L’artiste transforme alors une pièce de la prison en studio photo. Dans un décor minimaliste, huit hommes détenus font l’expérience de l’image. Au château d’If, le visiteur est invité à prendre place dans ce même décor et à écouter la bande sonore du film. En choisissant l’absence d’image, Hassen Ferhani propose une expérience partagée qui fait résonner la puissance de l’hors-champ, celle qui ouvre à l’échappée. L’installation est présentée au rez-de-chaussée de la tour Maugouvert.
143 rue du désert
Au 1er étage de la tour Saint-Christophe, est présentée la projection du film “143 rue du désert”. Une immersion au cœur du désert algérien, dans un relais tenu par une femme.
Pour une cigarette, un café ou quelques œufs, elle accueille routiers, êtres en errance et rêves de passage… En présentant cette installation au château d’If, Hassen Ferhani invite à pénétrer chez celle qu’il décrit comme une « sainte en son mausolée profane » et à prendre place à la table de la patronne. Une halte bienvenue, un geste d’hospitalité offert au visiteur, dans un temps suspendu, sans horloge. Malika, depuis le seuil de sa gargote devenue balise, adresse une invitation simple : « Regarder le monde ».
L’artiste fait dialoguer l’intérieur du relais avec un nouvel extérieur, la mer qui entoure l’île d’If, ouvrant une perspective audacieuse vers le vaste monde.
L’artiste
Hassen Ferhani est un cinéaste et artiste plasticien franco-algérien. Il découvre le cinéma en 2003 en coanimant le ciné-club de l’association culturelle Chrysalide. Au sein de ce collectif, il réalise son premier court métrage, Les Baies d’Alger (2006), sélectionné dans plusieurs festivals internationaux et qui révèle déjà l’attention singulière qu’il porte aux récits, aux visages et aux espaces de la société algérienne.
À travers une œuvre humaniste et engagée qui brouille les frontières entre documentaire et fiction. Hassen Ferhani s’est imposé en une dizaine d’années comme l’une des figures majeures du renouveau du cinéma algérien, et plus largement d’un cinéma attentif aux récits du réel. Parallèlement à son travail cinématographique, il explore d’autres formes de création en mobilisant la photographie, le son et l’image filmique pour concevoir des installations qui transforment les espaces et prolongent son regard sur le monde.
La saison Méditerranée
Née d’une volonté présidentielle, la portée par s’inscrit dans l’ambition de construire une « Méditerranée connectée », célébrant la richesse des liens exceptionnels qui unissent les populations de cet espace.
Berceau de grandes civilisations, la Méditerranée est depuis l’Antiquité un lieu de rencontres, d’échanges et de circulation des cultures comme des idées. Cette saison met à l’honneur la créativité des artistes qui, par leurs œuvres, parviennent à créer des ponts entre les pays méditerranéens et leurs populations.

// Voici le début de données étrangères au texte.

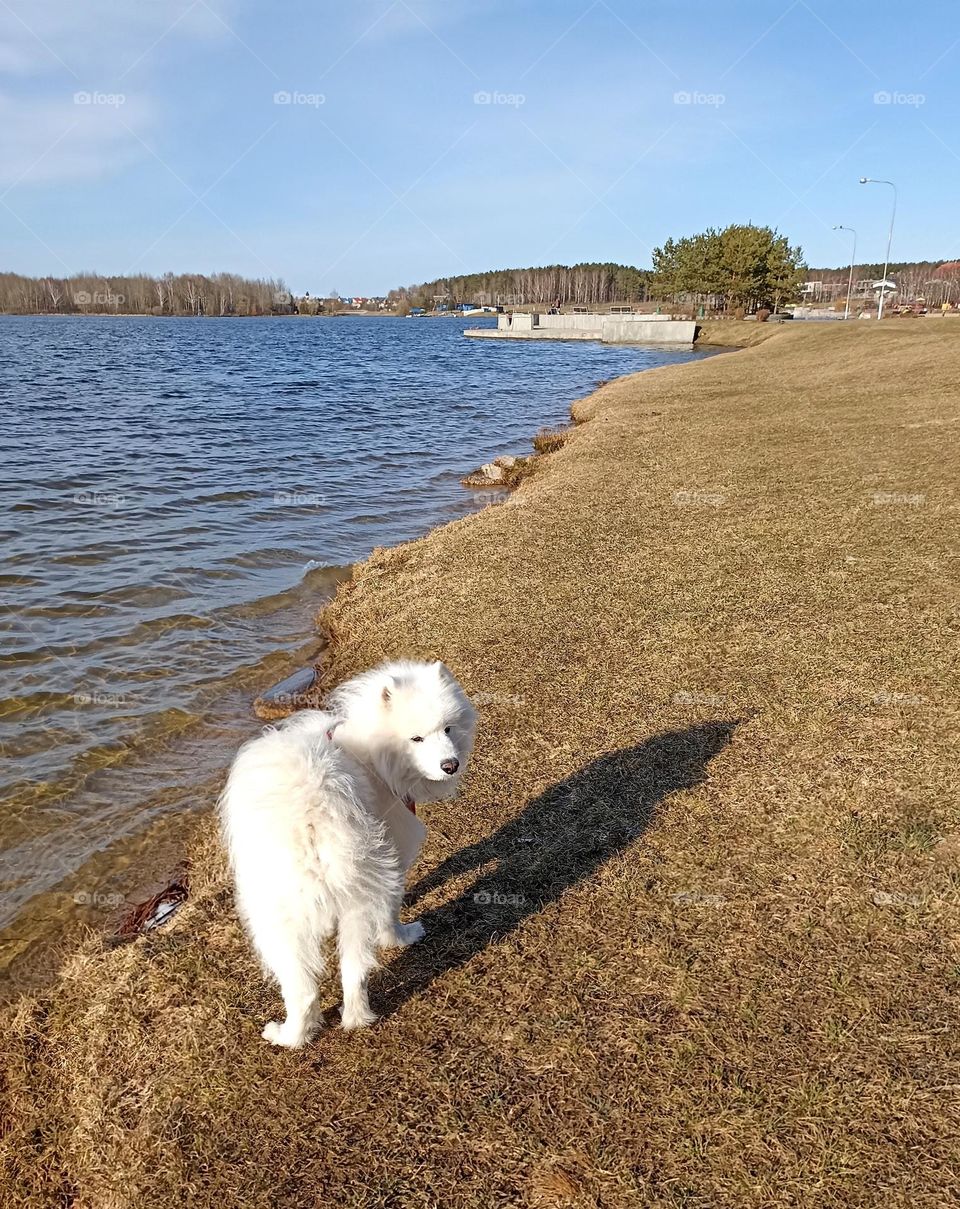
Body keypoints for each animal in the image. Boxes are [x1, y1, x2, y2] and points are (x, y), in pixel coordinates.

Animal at [221, 657, 473, 1044]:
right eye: (416, 738)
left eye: (448, 729)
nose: (451, 765)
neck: (369, 757)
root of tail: (311, 820)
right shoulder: (396, 850)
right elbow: (394, 908)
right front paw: (401, 932)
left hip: (286, 916)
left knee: (317, 984)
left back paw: (301, 1033)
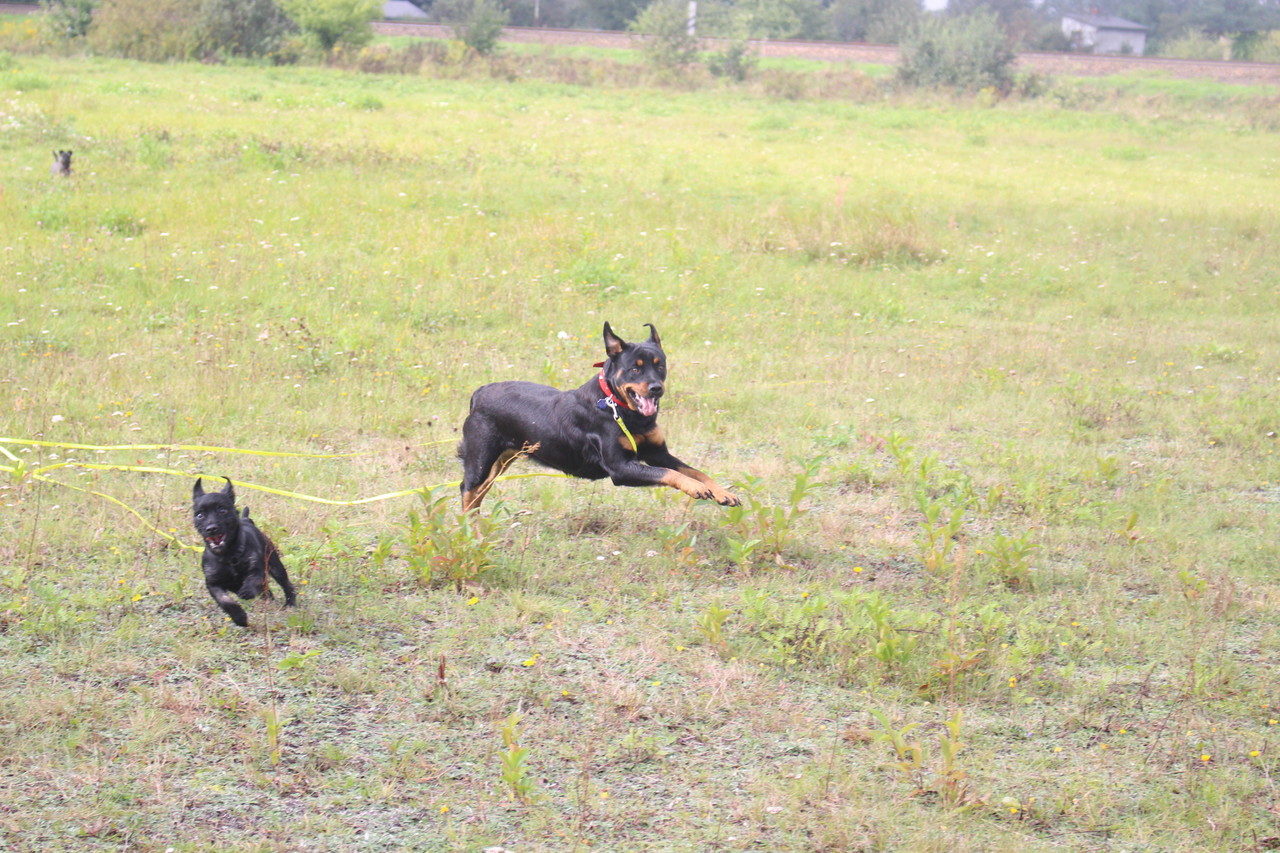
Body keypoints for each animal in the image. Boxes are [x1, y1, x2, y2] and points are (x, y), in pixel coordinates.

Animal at [192, 477, 297, 628]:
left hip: (275, 565)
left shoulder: (258, 570)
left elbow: (252, 580)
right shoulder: (213, 583)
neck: (228, 554)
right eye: (200, 515)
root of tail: (246, 519)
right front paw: (239, 618)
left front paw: (247, 592)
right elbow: (225, 601)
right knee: (267, 590)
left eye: (222, 510)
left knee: (286, 585)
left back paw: (290, 603)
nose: (211, 528)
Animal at [458, 322, 739, 511]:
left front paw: (721, 491)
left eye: (660, 366)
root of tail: (479, 393)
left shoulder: (657, 453)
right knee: (467, 491)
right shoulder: (620, 468)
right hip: (481, 458)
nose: (656, 388)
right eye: (634, 369)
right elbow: (669, 474)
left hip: (501, 460)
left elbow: (694, 471)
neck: (622, 410)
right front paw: (696, 488)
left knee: (478, 494)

Elle constitue ainsi une occasion privilégiée de réflexion et de partage autour de l’offre culturelle proposée, tout en valorisant la culture, les innovations, les artistes, les jeunesses et les diasporas qui font vivre de cet espace.

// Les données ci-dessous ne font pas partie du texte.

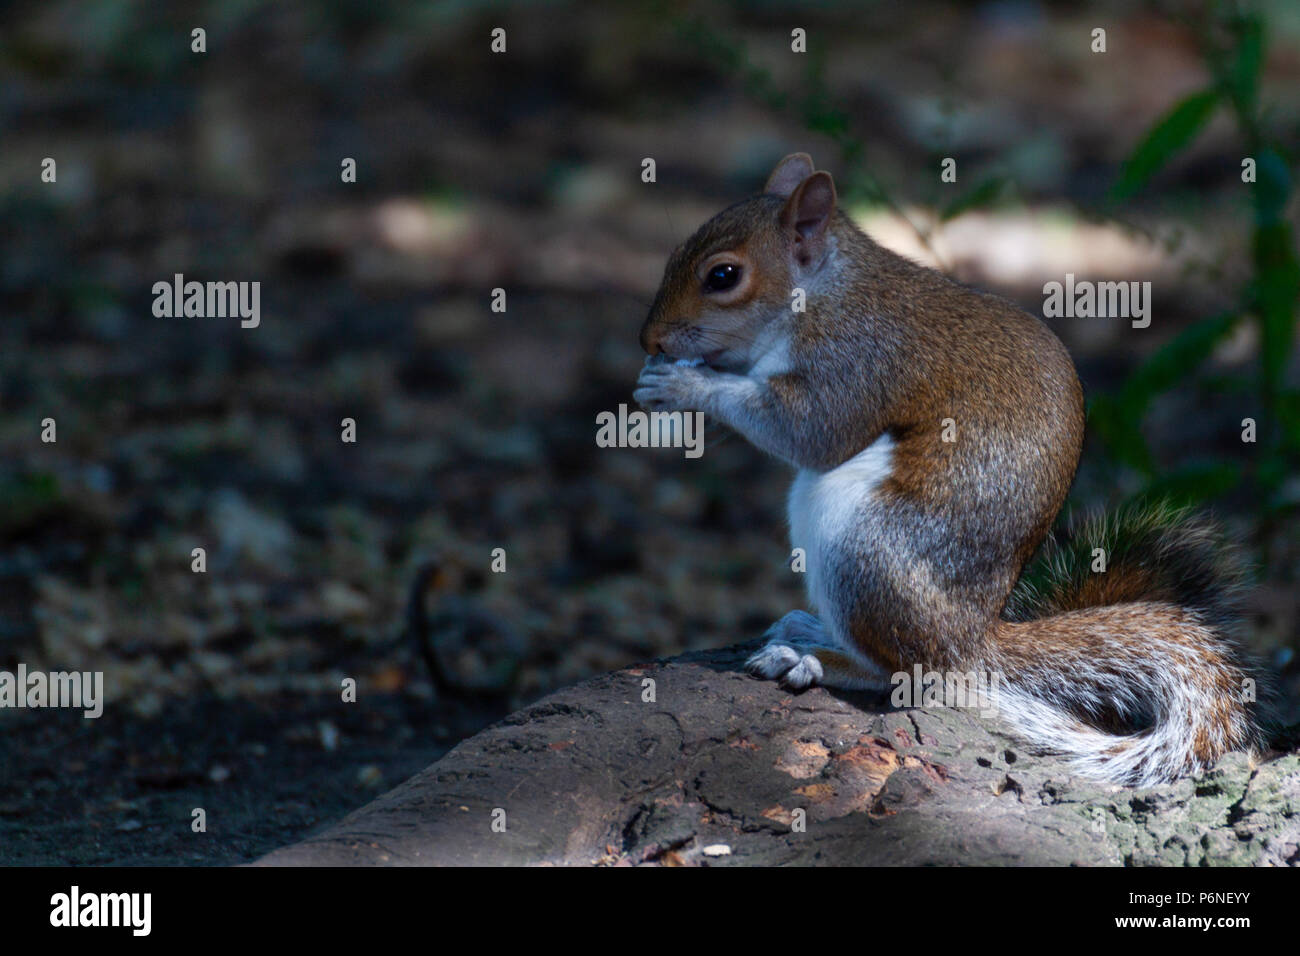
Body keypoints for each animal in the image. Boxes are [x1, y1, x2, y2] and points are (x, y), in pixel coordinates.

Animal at [634, 153, 1263, 790]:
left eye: (723, 276)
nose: (649, 339)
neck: (824, 290)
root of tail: (972, 640)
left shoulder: (857, 360)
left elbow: (811, 430)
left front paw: (689, 385)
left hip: (863, 547)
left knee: (913, 673)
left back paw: (813, 658)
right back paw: (812, 631)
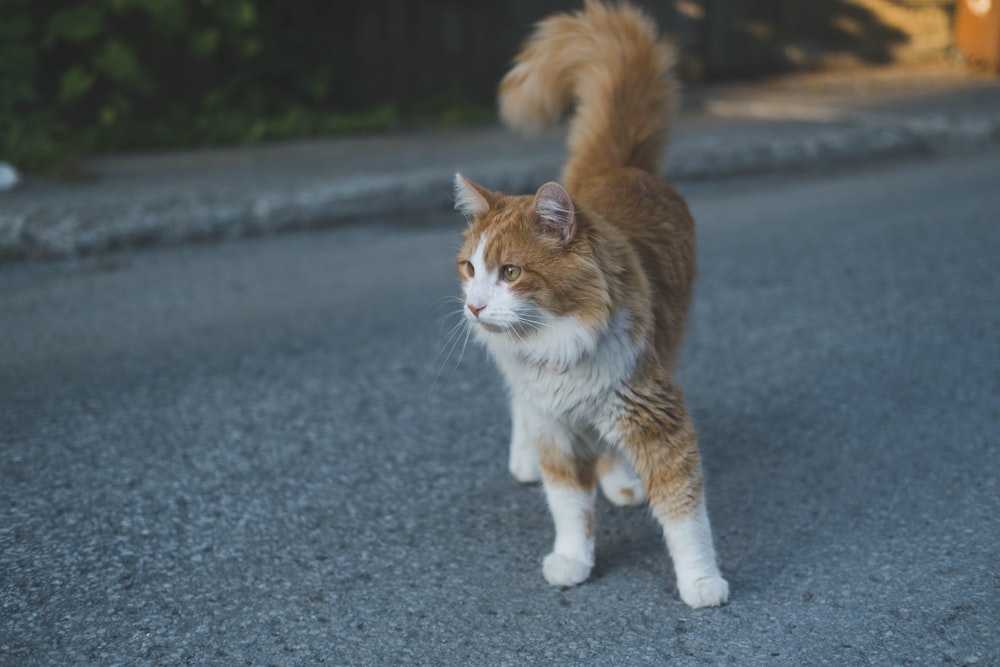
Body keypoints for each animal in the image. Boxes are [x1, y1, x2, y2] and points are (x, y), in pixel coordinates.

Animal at [454, 0, 728, 612]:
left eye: (511, 273)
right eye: (470, 270)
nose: (476, 307)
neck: (559, 341)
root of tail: (616, 168)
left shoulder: (653, 413)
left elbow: (684, 513)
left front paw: (700, 582)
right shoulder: (555, 427)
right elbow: (569, 507)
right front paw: (573, 560)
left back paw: (621, 478)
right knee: (521, 408)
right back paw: (526, 457)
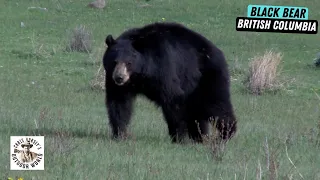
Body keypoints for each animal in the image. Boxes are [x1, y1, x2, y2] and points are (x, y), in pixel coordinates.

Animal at [104, 21, 236, 143]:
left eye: (129, 63)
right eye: (114, 61)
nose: (119, 77)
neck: (140, 74)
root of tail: (218, 52)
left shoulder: (164, 67)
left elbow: (173, 99)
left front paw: (178, 137)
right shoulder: (116, 82)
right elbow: (119, 102)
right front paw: (120, 134)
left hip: (207, 77)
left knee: (215, 104)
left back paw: (225, 133)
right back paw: (199, 137)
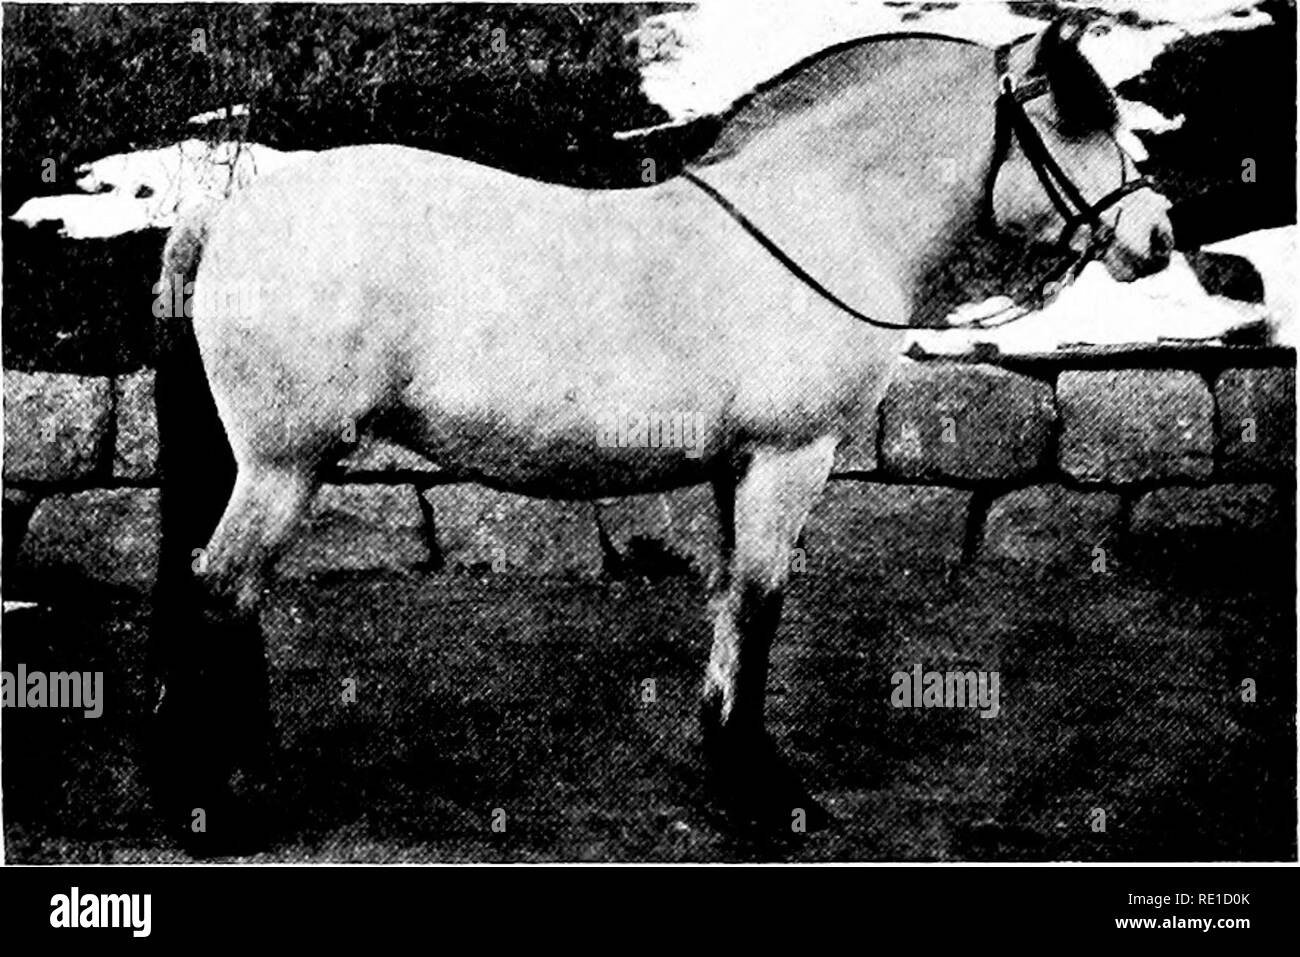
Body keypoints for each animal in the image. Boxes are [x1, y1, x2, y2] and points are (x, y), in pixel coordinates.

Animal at [149, 19, 1174, 851]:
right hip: (283, 466)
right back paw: (221, 805)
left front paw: (730, 770)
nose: (1159, 234)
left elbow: (727, 604)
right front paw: (769, 797)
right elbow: (759, 608)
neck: (816, 221)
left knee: (220, 591)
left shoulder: (737, 467)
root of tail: (226, 214)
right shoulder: (786, 460)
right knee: (221, 587)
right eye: (1075, 118)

Lancée à Marseille le 15 mai, la Saison Méditerranée se déploiera dans toute la France jusqu’au 31 octobre, avec plus de 200 événements artistiques et culturels.

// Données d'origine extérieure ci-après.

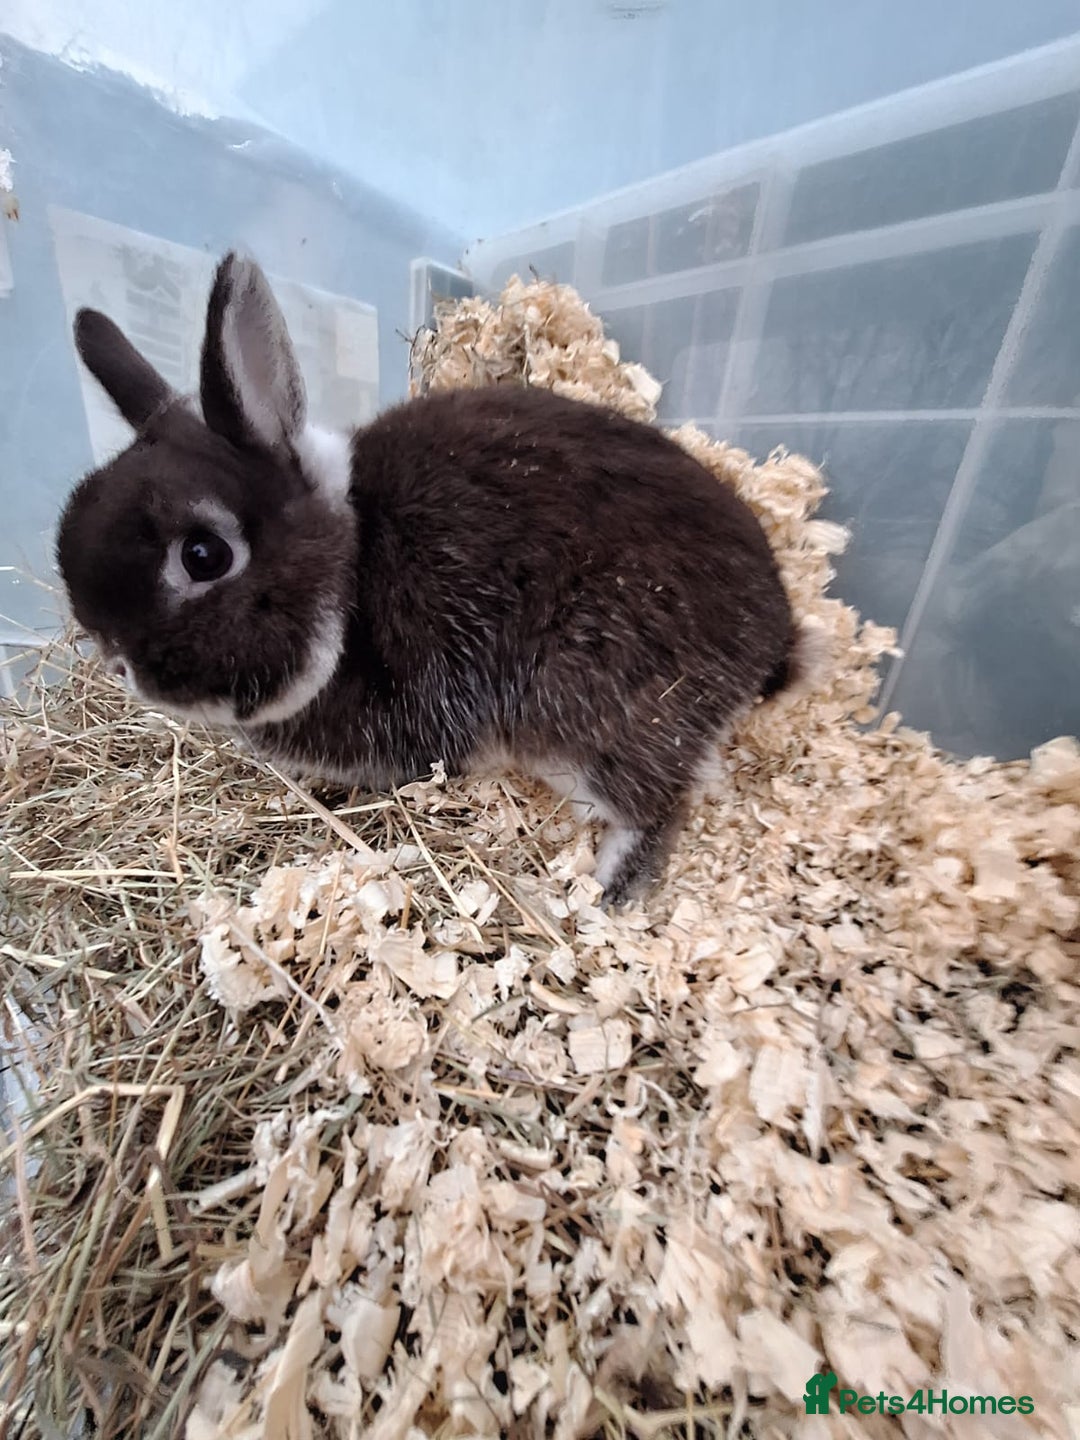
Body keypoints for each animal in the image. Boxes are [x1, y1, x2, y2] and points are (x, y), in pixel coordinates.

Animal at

C’est l’Institut français qui met en œuvre cette saison, sous le commissariat général de Madame Julie Kretzschmar.
Elle a été nommée par le ministère de l’Europe et des Affaires étrangères et le ministère de la Culture. Elle est directrice artistique, commissaire et metteuse en scène. Elle travaille avec des artistes de la Rive sud de la Méditerranée et de leurs diasporas au sein de la structure Bancs Publics, basée à la Friche la Belle de Mai à Marseille. Son travail se situe entre le local et l’international, en lien surtout avec le monde arabe et le Continent africain. Elle s’intéresse aux questions de diversité, d’interculturalité et aux enjeux de représentation.
Elle accompagne également des artistes qui abordent des sujets de société, ainsi que les héritages du colonialisme et les questions de métissage.